In the US, the independent market monitor’s (Monitoring Analytics) State of the market report for the first quarter of 2019 lists the subsidy proceedings going on and noted the significant effect state subsidies would have on the operation of the PJM market.

The issue of external subsidies, particularly for economic nuclear power plants, emerged more fully in 2017 and 2018 and the first three months of 2019. The subsidies are not part of the PJM market design but nonetheless threaten the foundations of the PJM Capacity Market as well as the competitiveness of PJM markets overall.

The Ohio subsidy proceedings, the Illinois ZEC legislation to subsidize the Quad Cities nuclear power plant, the request in Pennsylvania to subsidize the Three Mile Island and other nuclear power plants, the New Jersey legislation to subsidize the Salem and Hope Creek nuclear power plants, the potential U.S. DOE proposal to subsidize coal and nuclear power plants, and the request by FirstEnergy to the U.S. DOE for subsidies consistent with the DOE Grid Resilience Proposal, all originate from the fact that competitive markets result in the exit of uneconomic and uncompetitive generating units. Regardless of the specific rationales offered by unit owners, the proposed solution for all such generating units has been to provide out of market subsidies in order to retain such units. The proposed solution in all cases ignores the opportunity cost of subsidizing uneconomic units, which is the displacement of new resources and technologies that would otherwise be economic. These subsidies are not accurately characterized as state subsidies. These subsidies were all requested by the owners of specific uneconomic generating units in order to improve the profitability of those specific units. These subsidies were not requested to accomplish broader social goals. Broader social goals can all be met with market-based mechanisms available to all market participants on a competitive basis and without discrimination.

In late July, PJM cancelled its 2019 capacity auction after FERC refused to make the changes PJM proposed to the rules for the capacity market to account for state subsidies. 


Because of the high cost of non-supply and storage, electricity markets are justifiably concerned about the coordination of investment, contracting and operational decisions to achieve satisfactory levels of reliable supply. This paper notes the two well-tested (quantity and price driven) approaches electricity markets have taken to achieve adequate levels of reliability. It argues that both approaches are sufficiently similar that they both attract the same criticisms and are often dragged into confused debates that misunderstand the underlying problem.

Reliability problems in electricity markets across the world today are increasingly linked to the speed of transition to a low emission generation mix. This technology-driven transition is being led by choices made by market participants, businesses and consumers to invest in renewable energy resources. These choices are influenced by each decision maker’s appetite for change (capital risk/reward) and the price signals in the spot market, but are also increasingly driven by the incentives inserted into markets by government emissions reduction policies.

These choices change the supply and demand balance in the market. They affect the retirement of thermal generation and consequently change the reliability of supply experienced by consumers.

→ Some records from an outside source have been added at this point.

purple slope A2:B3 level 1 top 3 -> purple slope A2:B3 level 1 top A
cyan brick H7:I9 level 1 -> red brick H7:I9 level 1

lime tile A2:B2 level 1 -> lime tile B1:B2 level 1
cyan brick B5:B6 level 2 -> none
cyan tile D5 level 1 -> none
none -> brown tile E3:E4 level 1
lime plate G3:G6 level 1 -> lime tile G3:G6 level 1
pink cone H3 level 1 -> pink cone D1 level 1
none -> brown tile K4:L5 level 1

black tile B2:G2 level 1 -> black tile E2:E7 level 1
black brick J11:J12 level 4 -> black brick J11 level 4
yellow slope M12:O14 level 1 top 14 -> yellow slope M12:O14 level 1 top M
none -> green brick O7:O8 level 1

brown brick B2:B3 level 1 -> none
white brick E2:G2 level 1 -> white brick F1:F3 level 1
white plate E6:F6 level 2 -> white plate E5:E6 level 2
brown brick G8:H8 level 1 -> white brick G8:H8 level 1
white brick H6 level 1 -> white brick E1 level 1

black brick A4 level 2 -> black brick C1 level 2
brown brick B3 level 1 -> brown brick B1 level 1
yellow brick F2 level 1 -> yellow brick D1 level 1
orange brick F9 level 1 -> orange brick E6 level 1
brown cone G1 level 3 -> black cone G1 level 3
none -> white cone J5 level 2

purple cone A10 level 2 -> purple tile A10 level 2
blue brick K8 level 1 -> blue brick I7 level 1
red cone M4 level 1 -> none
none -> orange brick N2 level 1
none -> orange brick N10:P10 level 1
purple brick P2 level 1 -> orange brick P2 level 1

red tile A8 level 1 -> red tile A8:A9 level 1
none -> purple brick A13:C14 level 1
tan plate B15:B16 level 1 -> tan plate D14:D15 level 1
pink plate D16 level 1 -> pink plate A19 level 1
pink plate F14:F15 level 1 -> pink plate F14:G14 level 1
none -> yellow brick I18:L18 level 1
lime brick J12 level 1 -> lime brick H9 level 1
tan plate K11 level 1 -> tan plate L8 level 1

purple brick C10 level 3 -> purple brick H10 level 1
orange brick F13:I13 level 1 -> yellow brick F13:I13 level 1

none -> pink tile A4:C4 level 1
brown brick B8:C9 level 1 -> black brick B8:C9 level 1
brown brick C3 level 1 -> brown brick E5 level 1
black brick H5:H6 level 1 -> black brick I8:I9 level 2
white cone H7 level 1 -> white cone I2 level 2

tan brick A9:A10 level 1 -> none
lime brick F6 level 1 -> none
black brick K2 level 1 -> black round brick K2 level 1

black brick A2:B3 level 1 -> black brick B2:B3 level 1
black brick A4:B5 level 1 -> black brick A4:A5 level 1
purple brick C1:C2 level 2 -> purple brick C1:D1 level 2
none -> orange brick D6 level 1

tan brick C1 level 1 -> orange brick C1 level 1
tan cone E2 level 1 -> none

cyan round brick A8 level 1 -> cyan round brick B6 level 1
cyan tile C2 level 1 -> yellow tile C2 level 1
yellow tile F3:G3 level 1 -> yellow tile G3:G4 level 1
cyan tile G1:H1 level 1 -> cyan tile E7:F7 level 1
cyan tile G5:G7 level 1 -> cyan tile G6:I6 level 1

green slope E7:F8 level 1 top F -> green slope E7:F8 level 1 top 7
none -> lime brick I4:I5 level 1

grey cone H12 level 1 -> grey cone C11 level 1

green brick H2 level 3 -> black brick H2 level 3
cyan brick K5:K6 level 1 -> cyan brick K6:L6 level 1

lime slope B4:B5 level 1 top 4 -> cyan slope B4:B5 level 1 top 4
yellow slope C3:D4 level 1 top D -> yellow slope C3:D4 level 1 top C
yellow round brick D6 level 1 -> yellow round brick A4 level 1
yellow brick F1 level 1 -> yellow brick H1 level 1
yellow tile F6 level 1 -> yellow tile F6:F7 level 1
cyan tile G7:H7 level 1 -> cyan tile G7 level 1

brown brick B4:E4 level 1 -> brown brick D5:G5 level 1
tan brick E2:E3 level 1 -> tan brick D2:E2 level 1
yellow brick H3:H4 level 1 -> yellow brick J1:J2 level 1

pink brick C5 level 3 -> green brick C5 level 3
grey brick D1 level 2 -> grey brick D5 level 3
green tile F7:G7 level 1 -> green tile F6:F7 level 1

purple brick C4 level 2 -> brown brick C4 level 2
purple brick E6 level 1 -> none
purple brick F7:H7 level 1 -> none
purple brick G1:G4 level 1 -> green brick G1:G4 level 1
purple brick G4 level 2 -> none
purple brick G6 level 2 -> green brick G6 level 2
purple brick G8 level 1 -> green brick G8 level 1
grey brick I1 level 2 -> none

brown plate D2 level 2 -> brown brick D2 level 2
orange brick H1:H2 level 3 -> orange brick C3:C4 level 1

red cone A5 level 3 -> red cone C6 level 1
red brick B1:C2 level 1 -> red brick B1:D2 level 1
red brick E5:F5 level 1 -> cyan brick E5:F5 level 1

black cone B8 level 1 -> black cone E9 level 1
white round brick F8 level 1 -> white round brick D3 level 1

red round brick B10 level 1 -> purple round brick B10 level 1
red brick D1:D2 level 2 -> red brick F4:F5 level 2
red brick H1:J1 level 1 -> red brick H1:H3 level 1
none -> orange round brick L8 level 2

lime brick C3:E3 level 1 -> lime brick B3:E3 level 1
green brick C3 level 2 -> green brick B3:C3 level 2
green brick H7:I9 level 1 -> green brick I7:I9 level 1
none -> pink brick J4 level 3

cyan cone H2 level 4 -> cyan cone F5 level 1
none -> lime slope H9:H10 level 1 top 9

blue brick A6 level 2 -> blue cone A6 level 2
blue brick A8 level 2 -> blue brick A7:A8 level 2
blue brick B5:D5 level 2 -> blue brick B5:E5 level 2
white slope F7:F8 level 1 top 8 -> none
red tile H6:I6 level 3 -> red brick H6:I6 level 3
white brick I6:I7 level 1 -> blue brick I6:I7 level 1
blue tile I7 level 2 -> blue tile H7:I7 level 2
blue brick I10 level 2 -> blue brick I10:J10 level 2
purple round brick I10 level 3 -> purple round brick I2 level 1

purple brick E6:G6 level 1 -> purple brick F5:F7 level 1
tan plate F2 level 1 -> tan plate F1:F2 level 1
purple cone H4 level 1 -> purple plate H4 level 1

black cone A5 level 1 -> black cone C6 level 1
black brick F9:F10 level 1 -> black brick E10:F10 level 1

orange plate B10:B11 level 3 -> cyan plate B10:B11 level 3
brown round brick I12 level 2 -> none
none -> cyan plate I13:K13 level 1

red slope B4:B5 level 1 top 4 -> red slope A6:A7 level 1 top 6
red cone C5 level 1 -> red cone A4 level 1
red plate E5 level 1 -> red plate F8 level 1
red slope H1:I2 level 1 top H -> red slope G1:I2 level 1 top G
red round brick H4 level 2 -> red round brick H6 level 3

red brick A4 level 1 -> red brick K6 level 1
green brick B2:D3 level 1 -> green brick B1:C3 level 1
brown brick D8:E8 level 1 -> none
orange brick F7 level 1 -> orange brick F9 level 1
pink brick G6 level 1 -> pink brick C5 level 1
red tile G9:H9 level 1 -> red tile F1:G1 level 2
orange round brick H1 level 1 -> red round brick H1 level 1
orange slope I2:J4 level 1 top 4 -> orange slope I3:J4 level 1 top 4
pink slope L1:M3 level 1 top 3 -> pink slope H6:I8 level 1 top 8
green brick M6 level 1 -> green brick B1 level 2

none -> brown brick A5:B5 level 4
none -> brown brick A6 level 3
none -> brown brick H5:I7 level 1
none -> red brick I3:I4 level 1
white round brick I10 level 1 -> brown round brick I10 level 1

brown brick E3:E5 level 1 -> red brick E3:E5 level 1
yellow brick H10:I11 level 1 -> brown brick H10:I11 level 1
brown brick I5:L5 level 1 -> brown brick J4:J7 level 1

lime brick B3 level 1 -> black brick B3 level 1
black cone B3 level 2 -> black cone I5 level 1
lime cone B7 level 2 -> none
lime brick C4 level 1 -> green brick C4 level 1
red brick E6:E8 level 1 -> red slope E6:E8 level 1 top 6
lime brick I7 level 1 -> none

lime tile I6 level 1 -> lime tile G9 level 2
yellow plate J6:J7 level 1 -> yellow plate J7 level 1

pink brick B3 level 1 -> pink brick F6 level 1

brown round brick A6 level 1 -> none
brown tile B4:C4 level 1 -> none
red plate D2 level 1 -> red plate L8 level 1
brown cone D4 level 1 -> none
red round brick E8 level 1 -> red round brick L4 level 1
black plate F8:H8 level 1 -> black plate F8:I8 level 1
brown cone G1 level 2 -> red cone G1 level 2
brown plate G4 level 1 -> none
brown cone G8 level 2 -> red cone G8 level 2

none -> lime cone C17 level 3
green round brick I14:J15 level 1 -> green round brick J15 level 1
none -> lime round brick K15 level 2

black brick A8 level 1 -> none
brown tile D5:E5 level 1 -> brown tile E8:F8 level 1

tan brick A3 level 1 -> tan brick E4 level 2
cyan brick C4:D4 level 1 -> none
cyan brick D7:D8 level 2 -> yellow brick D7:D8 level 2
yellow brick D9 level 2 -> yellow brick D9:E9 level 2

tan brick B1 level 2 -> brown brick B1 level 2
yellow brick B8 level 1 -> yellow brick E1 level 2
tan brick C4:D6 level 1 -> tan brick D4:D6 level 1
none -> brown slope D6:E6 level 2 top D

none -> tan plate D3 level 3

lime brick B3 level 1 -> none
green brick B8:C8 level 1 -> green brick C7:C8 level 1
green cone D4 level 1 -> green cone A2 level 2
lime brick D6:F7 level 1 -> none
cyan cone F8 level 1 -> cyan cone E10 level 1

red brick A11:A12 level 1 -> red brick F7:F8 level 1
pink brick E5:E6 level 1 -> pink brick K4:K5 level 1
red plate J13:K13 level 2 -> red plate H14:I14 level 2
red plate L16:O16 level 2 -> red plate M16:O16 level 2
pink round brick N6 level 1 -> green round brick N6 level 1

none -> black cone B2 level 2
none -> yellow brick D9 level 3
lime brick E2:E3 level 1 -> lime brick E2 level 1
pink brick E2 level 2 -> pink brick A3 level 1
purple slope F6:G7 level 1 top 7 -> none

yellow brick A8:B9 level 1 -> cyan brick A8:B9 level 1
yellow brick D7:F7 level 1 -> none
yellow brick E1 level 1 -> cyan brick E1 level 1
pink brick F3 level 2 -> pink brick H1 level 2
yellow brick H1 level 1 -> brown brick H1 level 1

The choice of market design has little influence over the impact of policies and costs.  Markets will reflect the costs flowing from consumer choices and government policies. The global debate today is exploring more effective and less costly options in which governments coordinate and size emissions policies that encourage a pace of change that both supports market-led investment responses to reliability concerns and minimises the amount of central intervention required to then slow it (eg delay thermal retirement).